Les Pères Fondateurs, ceux qui avaient organisé la vie souterraine après le Grand Orage, ne connaissaient plus leur propre langue. Ils ne parlaient que cette "nouvelle langue" artificielle qui était devenue la Nouvelle Langue de sa propre civilisation.

Deux siècles plus tard, Scipion était l'un des rares à pouvoir encore déchiffrer l'écriture des ancêtres. Un pont fragile entre deux mondes, deux humanités.

Il reprit sa lecture, bouleversé par cette découverte.

Journal de Syvantha Prom

Mais, avec d’autres, très peu nombreux, j’ai conservé l’usage de ma langue maternelle dans laquelle je rédige ce journal, en espérant que quelqu’un puisse le comprendre.

La répression faisait penser à la Sainte Inquisition. Le moindre mot déclenchait une enquête, une arrestation et un emprisonnement pour des semaines et même des mois. De nouvelles lois, toujours plus dures, étaient promulguées pour chasser les puciphobes qui pouvaient être exécutés après un simulacre de procès.

Scipion nota de faire des recherches sur la « Sainte Inquisition » mais fut interrompu dans sa réflexion par Agnès qui entrait dans son bureau, non, ce n'était pas possible, il était toujours enfermé dans sa cellule.

Il cligna des yeux et réalisa qu'il avait dû s'endormir sur ses notes. Il rêvait. Mais le rêve avait été si réel...
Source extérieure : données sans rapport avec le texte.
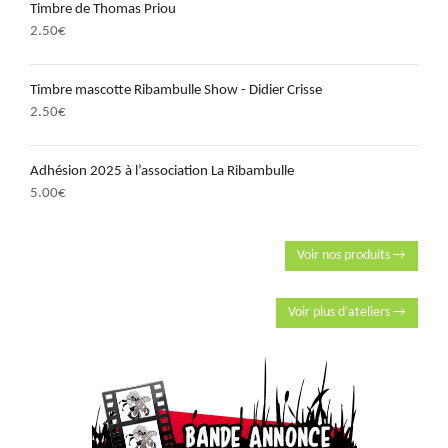
Timbre de Thomas Priou
2.50
€
Timbre mascotte Ribambulle Show - Didier Crisse
2.50
€
Adhésion 2025 à l’association La Ribambulle
5.00
€
Voir nos produits →
Voir plus d'ateliers →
Il se secoua pour se réveiller complètement et but un grand verre d'eau. La fatigue commençait vraiment à l'affecter. Il devait rester concentré.

Il continua sa traduction du quatrième cahier qu'il avait récupéré secrètement, non, cela non plus n'était pas encore arrivé. Il confondait le présent et le futur, la réalité et ce qu'il espérait accomplir.

Scipion réalisa avec inquiétude que son esprit commençait à dérailler après ces semaines d'isolement. Il devait tenir bon. Il devait finir son travail.

Il se força à se lever, fit quelques exercices pour réveiller son corps engourdi, s'aspergea le visage d'eau froide.

Puis il retourna à son bureau et se remit au travail avec une détermination renouvelée.

Mais Agnès arriva très excitée.

— Scipion, il faut absolument que tu me traduises ce texte.

— De quoi s’agit-il ?

— Je suis certaine que c’est un système d’équations pour susciter un trou de ver[1] qui permettrait de passer d’un espace-temps à l’autre, donc de remonter le temps et d’aller à une époque donnée à l’endroit choisi.

— La solution à tous vos problèmes ?

— Peut-être, j’espère. J’ai besoin des explications car je ne comprends pas tous les calculs.

— Bien. Je m’y attelle immédiatement.

[1] Un trou de ver est un "tunnel" théorique qui connecterait deux endroits éloignés de l'univers, permettant de voyager instantanément entre eux sans parcourir toute la distance. En 1935, Einstein et son collègue Nathan Rosen ont découvert que les équations de la relativité permettaient théoriquement l'existence de « ponts » dans l'espace-temps, ce qu'on appelle aujourd'hui les trous de ver ou « ponts d'Einstein-Rosen ».